* _What to work on_
Skip the pictures, please, and write out exactly the lines from the opening of the data through the line containing "8: (34, 120, 1.50)".

* _Data extract_

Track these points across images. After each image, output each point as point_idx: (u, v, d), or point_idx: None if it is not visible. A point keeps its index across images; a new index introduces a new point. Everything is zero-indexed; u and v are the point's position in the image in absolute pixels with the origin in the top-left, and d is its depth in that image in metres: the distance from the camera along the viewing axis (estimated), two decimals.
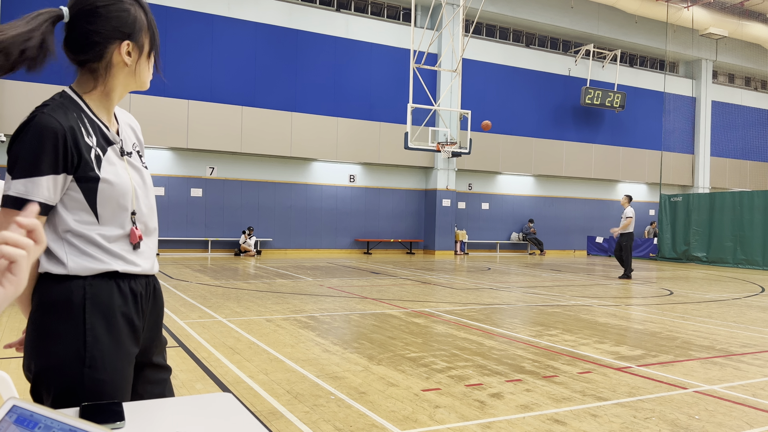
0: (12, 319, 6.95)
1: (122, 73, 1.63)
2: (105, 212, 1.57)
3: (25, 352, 1.57)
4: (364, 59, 21.01)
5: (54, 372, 1.50)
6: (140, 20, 1.61)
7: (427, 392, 4.32)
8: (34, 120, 1.50)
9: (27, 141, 1.47)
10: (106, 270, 1.55)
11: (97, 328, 1.52)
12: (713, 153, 28.84)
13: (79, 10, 1.55)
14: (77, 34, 1.57)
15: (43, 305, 1.53)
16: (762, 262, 18.51)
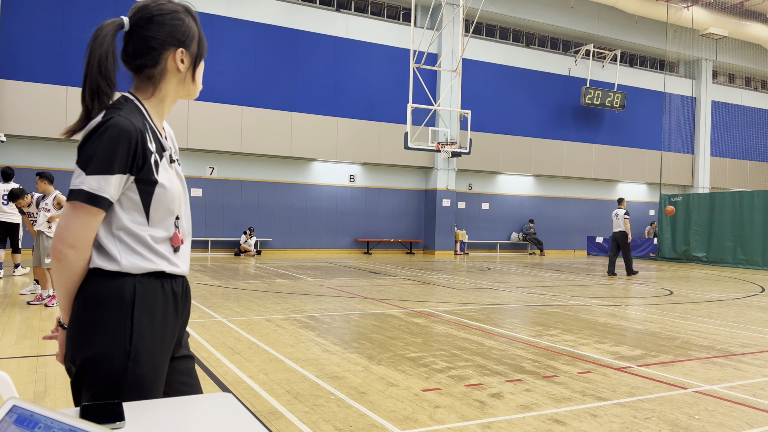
0: (12, 319, 6.95)
1: (174, 79, 1.75)
2: (156, 215, 1.66)
3: (68, 344, 1.62)
4: (364, 59, 21.01)
5: (100, 363, 1.55)
6: (193, 30, 1.77)
7: (427, 392, 4.31)
8: (112, 121, 1.57)
9: (104, 140, 1.55)
10: (155, 270, 1.63)
11: (143, 325, 1.59)
12: (713, 153, 28.85)
13: (139, 18, 1.67)
14: (136, 41, 1.68)
15: (92, 299, 1.58)
16: (762, 262, 18.50)
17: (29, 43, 16.48)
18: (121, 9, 17.53)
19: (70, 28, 16.94)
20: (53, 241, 1.57)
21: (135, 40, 1.68)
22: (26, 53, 16.45)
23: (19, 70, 16.31)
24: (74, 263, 1.56)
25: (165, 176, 1.66)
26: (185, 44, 1.73)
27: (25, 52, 16.43)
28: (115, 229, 1.61)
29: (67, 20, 16.90)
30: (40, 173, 8.29)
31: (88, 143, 1.56)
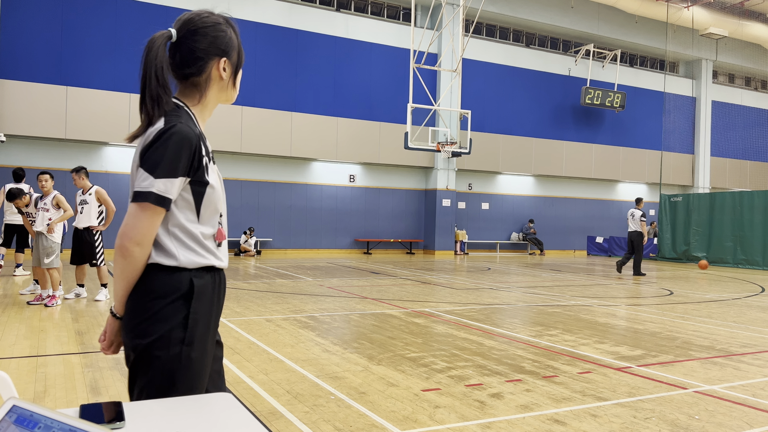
0: (11, 320, 6.95)
1: (217, 86, 1.87)
2: (205, 213, 1.79)
3: (127, 333, 1.74)
4: (364, 59, 21.01)
5: (159, 348, 1.69)
6: (234, 40, 1.87)
7: (427, 392, 4.31)
8: (175, 128, 1.69)
9: (170, 146, 1.68)
10: (206, 264, 1.78)
11: (198, 314, 1.74)
12: (713, 153, 28.84)
13: (186, 30, 1.79)
14: (183, 51, 1.79)
15: (153, 292, 1.71)
16: (762, 262, 18.50)
17: (29, 43, 16.48)
18: (120, 10, 17.54)
19: (70, 28, 16.94)
20: (119, 239, 1.70)
21: (182, 51, 1.79)
22: (26, 53, 16.45)
23: (19, 70, 16.30)
24: (138, 259, 1.69)
25: (213, 177, 1.80)
26: (228, 54, 1.85)
27: (25, 52, 16.43)
28: (171, 227, 1.75)
29: (67, 20, 16.90)
30: (42, 173, 8.32)
31: (152, 149, 1.68)
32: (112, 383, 4.40)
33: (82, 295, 8.76)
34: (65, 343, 5.73)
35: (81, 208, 8.54)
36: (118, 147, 17.88)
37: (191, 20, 1.80)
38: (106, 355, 1.83)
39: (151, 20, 17.86)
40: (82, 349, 5.49)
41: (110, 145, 17.79)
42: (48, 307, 7.83)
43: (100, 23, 17.30)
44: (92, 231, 8.55)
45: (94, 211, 8.56)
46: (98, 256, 8.58)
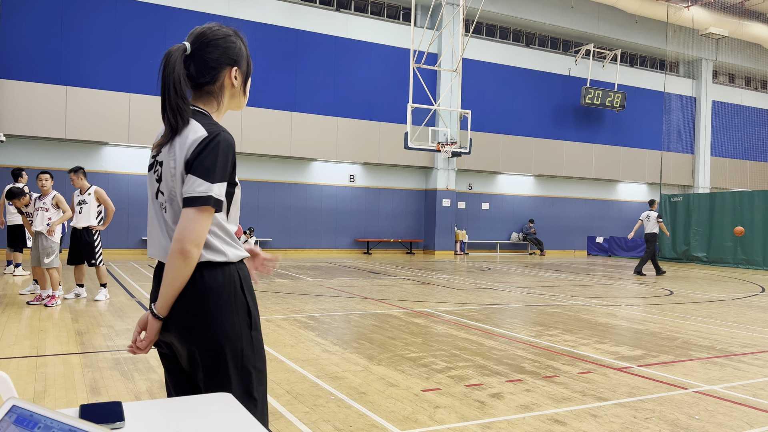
0: (11, 320, 6.95)
1: (229, 94, 1.98)
2: (233, 211, 1.93)
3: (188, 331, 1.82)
4: (364, 59, 21.01)
5: (235, 336, 1.83)
6: (243, 51, 1.98)
7: (427, 392, 4.31)
8: (221, 136, 1.81)
9: (220, 153, 1.80)
10: (243, 257, 1.92)
11: (250, 300, 1.89)
12: (713, 153, 28.85)
13: (199, 43, 1.91)
14: (198, 62, 1.90)
15: (210, 289, 1.82)
16: (762, 262, 18.50)
17: (29, 43, 16.48)
18: (120, 10, 17.54)
19: (70, 28, 16.94)
20: (178, 243, 1.75)
21: (196, 62, 1.90)
22: (26, 53, 16.45)
23: (19, 70, 16.30)
24: (196, 260, 1.78)
25: (237, 178, 1.94)
26: (238, 63, 1.96)
27: (25, 52, 16.43)
28: (212, 226, 1.85)
29: (66, 20, 16.90)
30: (42, 172, 8.32)
31: (203, 155, 1.77)
32: (111, 383, 4.39)
33: (82, 295, 8.76)
34: (65, 343, 5.73)
35: (80, 208, 8.55)
36: (117, 147, 17.88)
37: (203, 33, 1.92)
38: (136, 354, 1.84)
39: (151, 20, 17.86)
40: (82, 349, 5.49)
41: (110, 145, 17.79)
42: (48, 307, 7.82)
43: (100, 23, 17.30)
44: (91, 231, 8.55)
45: (93, 211, 8.56)
46: (97, 256, 8.58)
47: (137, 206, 17.92)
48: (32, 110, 16.26)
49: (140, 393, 4.18)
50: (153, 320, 1.83)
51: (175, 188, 1.80)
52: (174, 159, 1.80)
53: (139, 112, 17.56)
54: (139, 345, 1.86)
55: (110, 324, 6.79)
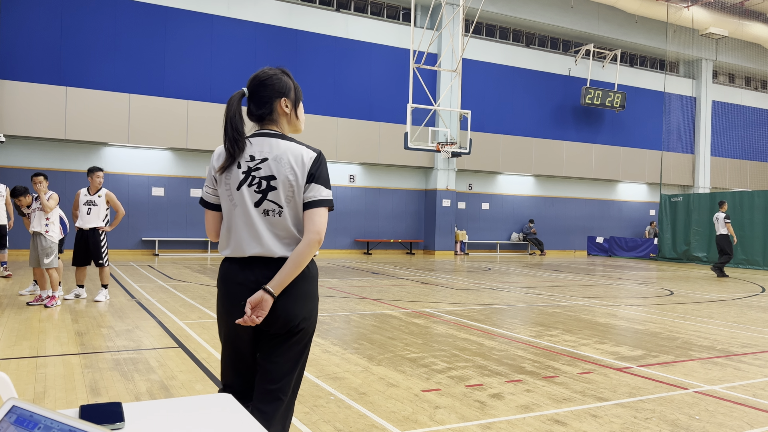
0: (11, 320, 6.95)
1: (285, 120, 2.45)
2: None
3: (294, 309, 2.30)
4: (364, 59, 21.01)
5: (315, 312, 2.42)
6: (288, 83, 2.44)
7: (428, 393, 4.31)
8: (322, 155, 2.37)
9: (326, 167, 2.37)
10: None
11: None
12: (713, 153, 28.85)
13: (254, 85, 2.42)
14: (255, 99, 2.42)
15: (314, 277, 2.40)
16: (762, 262, 18.50)
17: (29, 43, 16.48)
18: (120, 11, 17.54)
19: (70, 28, 16.94)
20: (317, 234, 2.26)
21: (254, 100, 2.42)
22: (26, 53, 16.45)
23: (19, 70, 16.30)
24: (316, 252, 2.31)
25: None
26: (286, 94, 2.43)
27: (24, 52, 16.43)
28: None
29: (66, 20, 16.91)
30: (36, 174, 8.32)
31: (320, 170, 2.32)
32: (111, 384, 4.39)
33: (82, 295, 8.76)
34: (65, 344, 5.73)
35: (88, 209, 8.53)
36: (117, 147, 17.88)
37: (257, 76, 2.43)
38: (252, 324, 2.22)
39: (151, 20, 17.87)
40: (82, 350, 5.49)
41: (110, 146, 17.79)
42: (48, 307, 7.82)
43: (100, 23, 17.30)
44: (98, 232, 8.55)
45: (102, 213, 8.58)
46: (104, 257, 8.59)
47: (137, 207, 17.93)
48: (32, 110, 16.26)
49: (140, 393, 4.17)
50: (269, 297, 2.22)
51: (296, 195, 2.28)
52: (293, 172, 2.28)
53: (139, 112, 17.56)
54: (255, 317, 2.21)
55: (110, 325, 6.79)
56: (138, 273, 12.67)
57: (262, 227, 2.27)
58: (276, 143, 2.32)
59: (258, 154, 2.30)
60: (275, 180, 2.27)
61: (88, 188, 8.62)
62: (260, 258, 2.27)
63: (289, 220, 2.27)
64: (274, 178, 2.27)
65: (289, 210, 2.27)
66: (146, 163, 18.25)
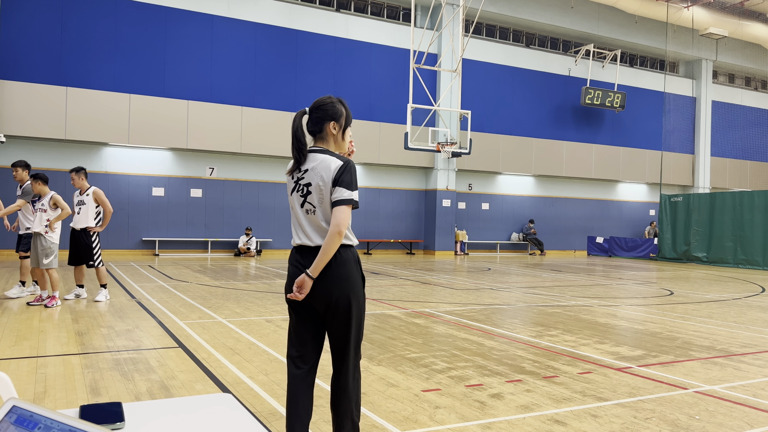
0: (12, 320, 6.95)
1: (333, 139, 2.96)
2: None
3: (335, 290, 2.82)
4: (363, 59, 21.01)
5: (358, 292, 2.89)
6: (340, 110, 2.96)
7: (428, 393, 4.31)
8: (351, 162, 2.87)
9: (353, 173, 2.84)
10: (355, 243, 2.94)
11: (361, 271, 2.95)
12: (713, 153, 28.84)
13: (314, 107, 2.95)
14: (312, 118, 2.95)
15: (345, 262, 2.85)
16: (762, 262, 18.50)
17: (29, 43, 16.48)
18: (120, 11, 17.54)
19: (70, 28, 16.94)
20: (337, 227, 2.75)
21: (312, 119, 2.95)
22: (26, 53, 16.45)
23: (19, 71, 16.30)
24: (340, 241, 2.77)
25: None
26: (335, 119, 2.94)
27: (25, 52, 16.44)
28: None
29: (67, 21, 16.91)
30: (35, 174, 8.30)
31: (344, 175, 2.80)
32: (111, 384, 4.39)
33: (82, 295, 8.75)
34: (65, 344, 5.73)
35: (78, 209, 8.53)
36: (118, 147, 17.88)
37: (316, 101, 2.97)
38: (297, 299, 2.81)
39: (151, 20, 17.87)
40: (82, 350, 5.49)
41: (110, 146, 17.79)
42: (48, 307, 7.82)
43: (100, 23, 17.30)
44: (89, 232, 8.52)
45: (91, 212, 8.54)
46: (95, 258, 8.55)
47: (137, 207, 17.93)
48: (32, 111, 16.26)
49: (140, 393, 4.18)
50: (308, 279, 2.77)
51: (324, 197, 2.80)
52: (322, 179, 2.81)
53: (139, 112, 17.56)
54: (299, 294, 2.78)
55: (110, 324, 6.79)
56: (138, 273, 12.67)
57: (305, 222, 2.87)
58: (318, 157, 2.87)
59: (305, 166, 2.89)
60: (311, 186, 2.85)
61: (79, 189, 8.63)
62: (305, 246, 2.87)
63: (320, 216, 2.82)
64: (310, 184, 2.85)
65: (321, 209, 2.83)
66: (146, 163, 18.25)
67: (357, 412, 2.94)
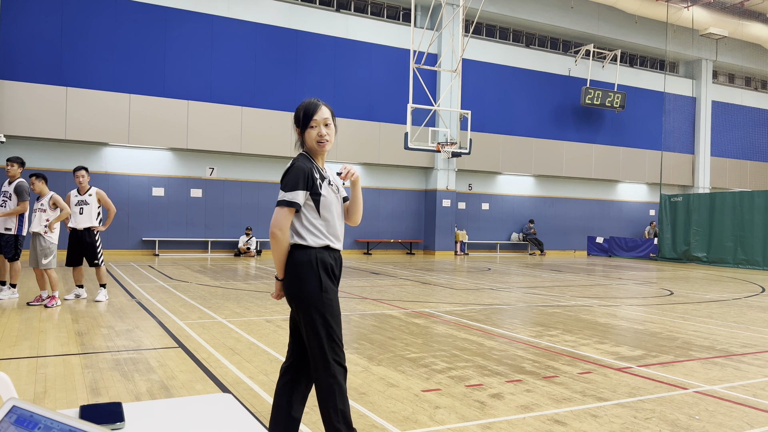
0: (11, 320, 6.95)
1: (301, 141, 2.97)
2: (324, 212, 2.89)
3: (288, 290, 2.87)
4: (363, 59, 21.01)
5: (309, 294, 2.82)
6: (296, 114, 2.95)
7: (428, 393, 4.31)
8: (293, 163, 2.87)
9: (290, 172, 2.84)
10: (325, 245, 2.87)
11: (324, 274, 2.84)
12: (713, 153, 28.84)
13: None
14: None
15: (296, 263, 2.84)
16: (762, 262, 18.50)
17: (29, 43, 16.48)
18: (120, 11, 17.54)
19: (70, 28, 16.94)
20: (272, 227, 2.80)
21: None
22: (26, 53, 16.45)
23: (19, 70, 16.30)
24: (281, 241, 2.82)
25: (325, 191, 2.88)
26: (295, 123, 2.98)
27: (25, 52, 16.43)
28: (305, 221, 2.86)
29: (67, 21, 16.91)
30: (35, 174, 8.30)
31: (283, 176, 2.85)
32: (111, 384, 4.39)
33: (82, 295, 8.75)
34: (65, 344, 5.73)
35: (80, 209, 8.52)
36: (118, 147, 17.88)
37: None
38: (276, 299, 3.04)
39: (151, 20, 17.87)
40: (82, 350, 5.49)
41: (110, 146, 17.79)
42: (48, 308, 7.82)
43: (100, 23, 17.30)
44: (93, 231, 8.54)
45: (94, 212, 8.56)
46: (99, 257, 8.58)
47: (137, 207, 17.93)
48: (32, 111, 16.26)
49: (140, 393, 4.18)
50: (277, 281, 2.94)
51: None
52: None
53: (139, 112, 17.56)
54: (276, 296, 2.99)
55: (110, 325, 6.79)
56: (138, 273, 12.67)
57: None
58: None
59: None
60: None
61: (78, 189, 8.61)
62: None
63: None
64: None
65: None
66: (146, 163, 18.25)
67: (337, 417, 2.89)
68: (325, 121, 2.92)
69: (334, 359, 2.89)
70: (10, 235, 8.37)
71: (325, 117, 2.92)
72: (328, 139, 2.92)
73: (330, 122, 2.94)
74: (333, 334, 2.85)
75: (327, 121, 2.92)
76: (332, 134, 2.96)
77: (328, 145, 2.95)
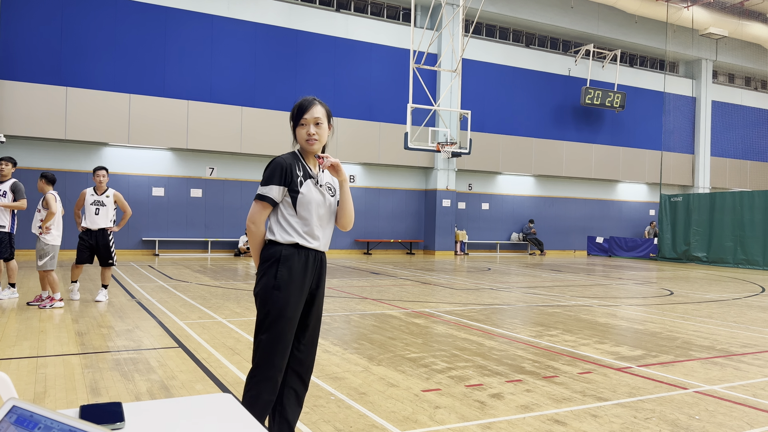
0: (11, 320, 6.95)
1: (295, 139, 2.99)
2: (301, 210, 2.88)
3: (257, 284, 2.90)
4: (363, 59, 21.01)
5: (261, 288, 2.86)
6: (294, 112, 2.92)
7: (428, 393, 4.31)
8: (274, 160, 2.88)
9: (270, 169, 2.86)
10: (294, 242, 2.86)
11: (283, 272, 2.83)
12: (713, 153, 28.84)
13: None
14: None
15: (264, 257, 2.89)
16: (762, 262, 18.50)
17: (29, 43, 16.48)
18: (120, 11, 17.54)
19: (70, 28, 16.94)
20: (248, 221, 2.89)
21: None
22: (26, 53, 16.45)
23: (19, 71, 16.30)
24: (255, 234, 2.89)
25: (305, 189, 2.87)
26: (290, 119, 2.96)
27: (25, 52, 16.43)
28: (279, 218, 2.89)
29: (66, 20, 16.91)
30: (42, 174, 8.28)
31: (264, 172, 2.87)
32: (112, 384, 4.39)
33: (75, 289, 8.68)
34: (65, 344, 5.73)
35: (96, 209, 8.49)
36: (118, 147, 17.88)
37: None
38: None
39: (151, 20, 17.87)
40: (82, 350, 5.49)
41: (110, 146, 17.79)
42: (41, 309, 7.81)
43: (100, 23, 17.30)
44: (107, 232, 8.54)
45: (110, 213, 8.57)
46: (114, 257, 8.62)
47: (137, 207, 17.92)
48: (32, 111, 16.26)
49: (140, 393, 4.18)
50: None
51: None
52: None
53: (139, 112, 17.56)
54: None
55: (110, 325, 6.79)
56: (138, 273, 12.67)
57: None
58: None
59: None
60: None
61: (94, 188, 8.59)
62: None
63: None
64: None
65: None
66: (146, 163, 18.26)
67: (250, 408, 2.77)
68: (315, 120, 2.87)
69: (255, 361, 2.87)
70: (4, 233, 8.32)
71: (316, 116, 2.87)
72: (317, 139, 2.88)
73: (321, 122, 2.89)
74: (260, 334, 2.83)
75: (318, 120, 2.88)
76: (323, 134, 2.90)
77: (318, 145, 2.90)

* _Response below_
Track these points across images. After each image, output each point as point_idx: (u, v, d), or point_idx: None if it is not visible. A point keeps its index across images; a new index introduces a new point. Everything is zero-indexed; u and v are the point's position in the image in absolute pixels with the origin in the top-left, and d is its depth in that image in metres: the distance from the camera along the viewing axis (estimated), two decimals.
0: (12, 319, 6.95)
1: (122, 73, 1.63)
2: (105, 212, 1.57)
3: (25, 352, 1.57)
4: (364, 59, 21.01)
5: (54, 372, 1.50)
6: (140, 20, 1.61)
7: (427, 392, 4.32)
8: (34, 120, 1.50)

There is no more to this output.